La présidente de la Fédération des médecins spécialistes du Québec, Dre Diane Francoeur, n’hésite pas pour sa part à pointer du doigt M. Barrette. Elle voit dans le recours accru au programme d’aide le résultat de la dictature du ministre.
«L’autocratie mine le moral des troupes», écrit-elle dans la revue Le Spécialiste. «Des collègues qui n’en peuvent plus, sans compter ceux qui ont choisi d’en finir définitivement. Ce n’est quand même pas de la fabulation.»
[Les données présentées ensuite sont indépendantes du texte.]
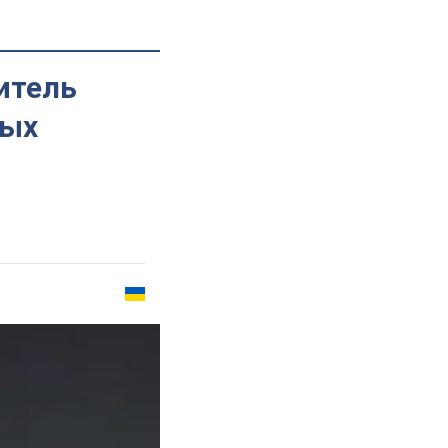
итель
ных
Elle joue son rôle de présidente et de négociatrice pour les médecins spécialistes, répliquerait sans doute le ministre. Comme il a répondu au député Amir Khadir qu’il ne devrait pas faire de la politique avec le dossier des médecins.
«De voir plus de consultations au Programme d’aide aux médecins du Québec, c’est une bonne chose. Ça ne fait que montrer que maintenant, dans ce corps professionnel là, on brise le tabou et on va consulter, ce qui est une bonne chose. Et il n’y a pas de lien avec les réformes.»
Où trouve-t-il cette assurance? «On ne peut pas faire de lien direct entre les suicides et les réformes, mais on ne peut pas dire que c’est inexistant», indiquait en août au Soleil, la directrice du programme, la Dre Anne Magnan.
«La grande majorité des clients ayant consulté le programme en 2016-2017 a évoqué les pressions du système de santé. Dans certains cas, cette pression constituerait le motif principal de consultation», rapportait cette semaine La Presse. Il est aussi noté que les directives pour augmenter la cadence génèrent chez des médecins la crainte de commettre des erreurs en raison d’une pratique qu’ils qualifient de «périlleuse».
Ce n’est pas rassurant, et pour plus d’une raison. Il y a des coûts humains et économiques qui se rattachent à tout ça. Le ministre devrait s’en préoccuper, voir quels ajustements pourraient être apportés plutôt que de nier que les transformations menées sous sa gouverne peuvent être en partie responsables des problèmes de santé des médecins et des employés du réseau.